- [Task prompt] A verbatim reproduction of the lines below, from the line containing "hfov_deg: 38.7" through the line containing "exposure_s: 1/30", both ends included, is the whole required output.

Segment Start: Dataset records

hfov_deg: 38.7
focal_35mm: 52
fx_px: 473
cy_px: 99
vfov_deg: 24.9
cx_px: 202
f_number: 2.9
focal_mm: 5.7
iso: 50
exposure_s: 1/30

Segment End: Dataset records
Segment Start: Dataset records

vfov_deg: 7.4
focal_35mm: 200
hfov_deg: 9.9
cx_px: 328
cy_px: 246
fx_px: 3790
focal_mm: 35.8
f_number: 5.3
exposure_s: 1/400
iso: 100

Segment End: Dataset records
Segment Start: Dataset records

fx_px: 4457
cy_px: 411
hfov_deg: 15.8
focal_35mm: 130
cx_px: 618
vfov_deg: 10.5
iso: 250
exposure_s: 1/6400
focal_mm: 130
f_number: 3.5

Segment End: Dataset records

- [Solved exercise]
hfov_deg: 38.7
focal_35mm: 52
fx_px: 473
cy_px: 99
vfov_deg: 24.9
cx_px: 202
f_number: 2.9
focal_mm: 5.7
iso: 50
exposure_s: 1/30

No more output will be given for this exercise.